Considérese que el chavismo no sólo tuvo todos los recursos públicos a su disposición (incluidos 12 candidatos provenientes de las Fuerzas Armadas): también utilizó la parafernalia de rezos y actos religiosos para pedir por la salud de Chávez, manipulando así su enfermedad para inspirar lástima e influir en la votación, como efectivamente lo buscó y lo logró. A esto agréguese maniobras como la conferencia de prensa del presidente en funciones Nicolás Maduro durante la propia votación. El vicepresidente llamó a los venezolanos a votar pensando en Chávez, violando la veda: “Es un voto de amor por un hombre que siempre lo ha dado todo por el pueblo de Venezuela, que nunca le ha fallado. Que nadie le falle a Hugo Chávez”. Poco después y todavía mientras se seguía votando, se dio por televisión el parte médico de su salud y sus supuestas palabras, llamando a votar y, claro, a no fallarle, frente a la casi unánime inacción de la autoridad electoral.

Frente a ello, la oposición no tuvo los recursos ni la capacidad de movilización del oficialismo para comprar votos ni inducir voluntades. Pero tampoco tuvo la estrategia ni el talento para plantar cara a la manipulación del PSUV. En buena medida, se vio una oposición lenta, desarticulada, falta de iniciativa. Y al margen y todavía peor aún: Con líderes opositores con un discurso que en muchos sentidos parece una copia light del chavismo.

Versus una oposición dislocada en su estrategia y discurso, y golpeada por los resultados, no queda más que observar que el chavismo, por ahora y quizá por poco, puede sobrevivir sin Chávez. Lo que es un logro nada menor, en las condiciones en que hoy se encuentra Chávez, que eventualmente podría morir, quedar inhabilitado o renunciar por su grave enfermedad.

El escenario de una próxima “ausencia de Chávez”, por cualquiera de las razones que se plantean, no deja al chavismo tan a la intemperie como se llegó a pensar. Tras años de haber invertido ingentes cantidades de recursos en construir un proyecto casi religioso, alrededor de un nuevo Mesías, tal parece que se están recogiendo algunos dividendos: Todavía con la cohesionante presencia de su líder, el chavismo estaría cimentando exitosamente su transición, si nos atenemos sólo a los resultados electorales de este domingo y a la creciente homogeneidad del estado venezolano, donde las instituciones, más que ser “públicas” se comportan cada vez más como subordinadas al poder de Chávez y de sus nuevos herederos.

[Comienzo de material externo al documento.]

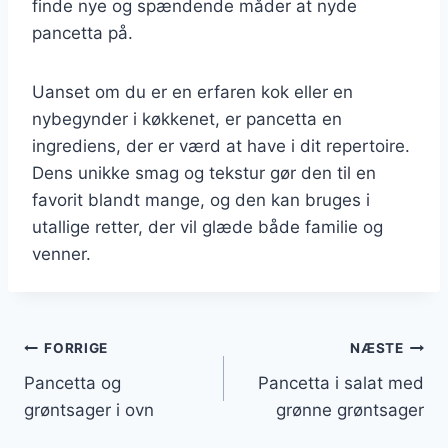
finde nye og spændende måder at nyde
pancetta på.
Uanset om du er en erfaren kok eller en
nybegynder i køkkenet, er pancetta en
ingrediens, der er værd at have i dit repertoire.
Dens unikke smag og tekstur gør den til en
favorit blandt mange, og den kan bruges i
utallige retter, der vil glæde både familie og
venner.
Indlægsnavigation
FORRIGE
NÆSTE
Pancetta og
Pancetta i salat med
grøntsager i ovn
grønne grøntsager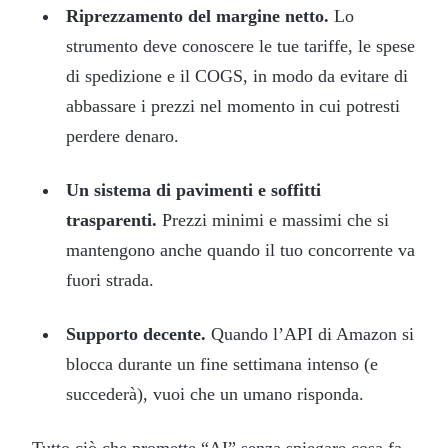
Riprezzamento del margine netto.
Lo
strumento deve conoscere le tue tariffe, le spese
di spedizione e il COGS, in modo da evitare di
abbassare i prezzi nel momento in cui potresti
perdere denaro.
Un sistema di pavimenti e soffitti
trasparenti.
Prezzi minimi e massimi che si
mantengono anche quando il tuo concorrente va
fuori strada.
Supporto decente.
Quando l’API di Amazon si
blocca durante un fine settimana intenso (e
succederà), vuoi che un umano risponda.
Tutto ciò che promette “AI” senza spiegare cosa fa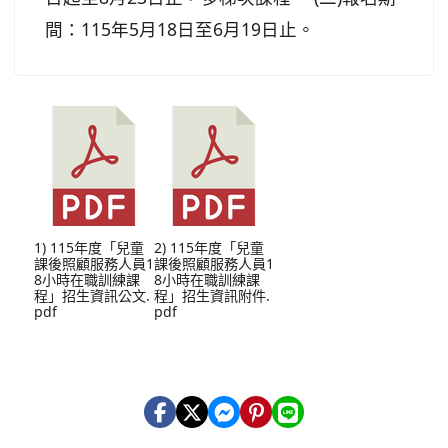
間：115年5月18日至6月19日止。
1) 115年度「兒童
2) 115年度「兒童
課後照顧服務人員1
課後照顧服務人員1
8小時在職訓練課
8小時在職訓練課
程」招生資訊公文.
程」招生資訊附件.
pdf
pdf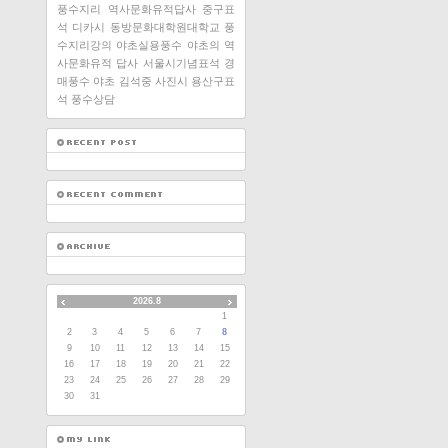
풍수지리
역사문화유적답사
중구표
석
디카시
동방문화대학원대학교
풍
수지리강의
야초실용풍수
야초의 역
사문화유적 답사
서울시기념표석
경
매풍수
야초 김석중
사진시
용산구표
석
풍수상담
2026.8
1
2
3
4
5
6
7
8
9
10
11
12
13
14
15
16
17
18
19
20
21
22
23
24
25
26
27
28
29
30
31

En un escenario de este tipo, ¿cuánto futuro podría tener la oposición o una simple alternativa discursiva? No mucho, desde mi punto de vista, mostrando que por ahora, Chávez ha tenido éxito en su proyecto de descomponer y hacer fracasar a Venezuela durante los años por venir. Falta por ver si sus herederos serán tan exitosos y permanecerán cohesionados en un escenario de falta absoluta de Chávez, lo que ya no es tan seguro.